Cloudflare, which you may know as a DNS service provider, wants to replace a web captcha with an entirely new system.
CAPTCHA tests are those tests that you have to take, often when trying to log into a service, that asks you to click pictures of things like buses, pedestrian paths, or bicycles to prove you're human.
The problem with these tests is that they add more steps for using the web and can sometimes be difficult to solve.
Cloudflare says in a blog: It aims to eliminate CAPTCHA tests altogether by replacing them with a new method for proving you are human by touch or looking at a device that uses a system called a personal cryptographic certificate.
Currently, the device only supports a limited number of USB security keys, such as YubiKey, but you can test Cloudflare for yourself now via the company's website.
The whole process takes a few seconds, and in addition to speed, this new method can have a great accessibility benefit, as people with visual impairments may not be able to complete CAPTCHA exams in their current form.

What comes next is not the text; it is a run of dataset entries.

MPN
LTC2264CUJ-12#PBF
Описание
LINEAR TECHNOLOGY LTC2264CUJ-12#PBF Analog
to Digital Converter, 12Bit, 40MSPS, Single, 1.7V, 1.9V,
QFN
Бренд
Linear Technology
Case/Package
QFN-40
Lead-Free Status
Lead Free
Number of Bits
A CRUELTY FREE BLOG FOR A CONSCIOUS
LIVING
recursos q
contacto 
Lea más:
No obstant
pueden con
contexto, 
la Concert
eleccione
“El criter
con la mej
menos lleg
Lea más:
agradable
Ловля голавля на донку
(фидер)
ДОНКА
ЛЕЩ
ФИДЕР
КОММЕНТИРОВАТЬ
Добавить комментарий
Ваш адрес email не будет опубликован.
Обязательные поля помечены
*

Although it's an interesting idea, it might not be the end of CAPTCHA as we know it yet, because this is just an experiment at the moment, and it is available on a limited basis in English-speaking areas.
The experience works in its current form only with a limited set of devices, including YubiKey, HyperFIDO, and Thetis FIDO U2F keys.
Cloudflare pledges that it is considering adding other authentication devices as soon as possible, and this could be extended to your phone, as Cloudflare suggests that you can click through a phone through its computer to pass a wireless signature using NFC.
Google can now treat both iPhones and Android phones as physical security keys, and if Google and Apple joined the Cloudflare method, this could significantly reduce the entry barrier, given that smartphones are more common than security keys.
Although we haven't reached the password-free future yet, a potential alternative for Cloudflare to CAPTCHA could be the first step in this direction.